**Instruções:** Devolva, sem mudar nada, a parte do texto sobre a Lei de Cotas que começa nas palavras "FÁTIMA OLIVEIRA, em" e vai até "é conversa fiada.".

**Trecho do documento:**
=-=-=-=-=

O recado é: chega de Lei de Cotas só no papel!
FÁTIMA OLIVEIRA, em O Tempo (via Vi o Mundo)
Médica – fatimaoliveira@ig.com.br
Com duas candidatas à Presidência da República, Dilma Rousseff e Marina Silva, a tendência é pensar que os partidos progressistas terão a decência de investir mais em candidaturas de mulheres. Não daquele tipo só para cumprir a lei de cotas de 30% para mulheres e, sem pudor, levá-las ao sacrifício e a vexames eleitorais, numa atitude de dupla moral. A demonstração do empenho de eleger mais mulheres é o rótulo de “prioridade de campanha”. O resto é conversa fiada.
Eis uma manchete reveladora: “Partidos buscam mulheres para preencher cota de 30% de candidaturas”. O conteúdo fala de caça às mulheres – como se elas estivessem fugindo da raia por analfabetismo político! “Os partidos estão à procura de candidatas para compor as chapas às Assembleias Legislativas e à Câmara dos Deputados. Embora mais da metade da população do país seja do sexo feminino, faltam aspirantes à política. A julgar pela vã batalha retórica empreendida por líderes partidários na tentativa de cooptá-las, neste pleito, assim como em 1998, 2002 e 2006, as chapas mal conseguirão integrar 15% de participação feminina”.
Após elencar desculpas rotas e esfarrapadas de figuras como Roberto Freire (PPS), o deputado federal Rodrigo de Castro (secretário nacional do PSDB) e o deputado federal Reginaldo Lopes, presidente do PT mineiro, a matéria chega ao âmago da questão: “Motivos para resistir aos apelos, elas têm”. Dizer que faltam aspirantes femininas à política é um raciocínio machista ilimitado. É muita desfaçatez que só às soleiras das eleições comecem a “caçada”, 13 anos após a Lei de Cotas (lei federal nº 9504/97)! Donde se deduz que os partidos em geral passam ao largo da seriedade no tocante à justiça de gênero.

=-=-=-=-=

**Material de origem:**
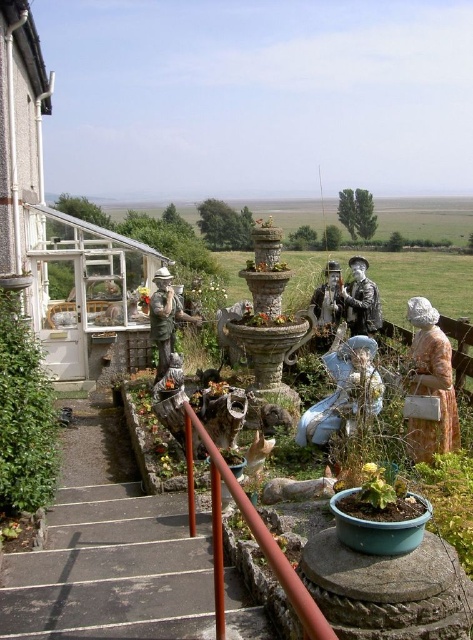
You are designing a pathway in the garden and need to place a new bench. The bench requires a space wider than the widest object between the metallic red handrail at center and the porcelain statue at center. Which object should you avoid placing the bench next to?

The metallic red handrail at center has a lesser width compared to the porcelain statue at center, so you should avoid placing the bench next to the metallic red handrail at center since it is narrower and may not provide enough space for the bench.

=-=-=-=-=

**Espaço da resposta:**
FÁTIMA OLIVEIRA, em O Tempo (via Vi o Mundo)
Médica – fatimaoliveira@ig.com.br
Com duas candidatas à Presidência da República, Dilma Rousseff e Marina Silva, a tendência é pensar que os partidos progressistas terão a decência de investir mais em candidaturas de mulheres. Não daquele tipo só para cumprir a lei de cotas de 30% para mulheres e, sem pudor, levá-las ao sacrifício e a vexames eleitorais, numa atitude de dupla moral. A demonstração do empenho de eleger mais mulheres é o rótulo de “prioridade de campanha”. O resto é conversa fiada.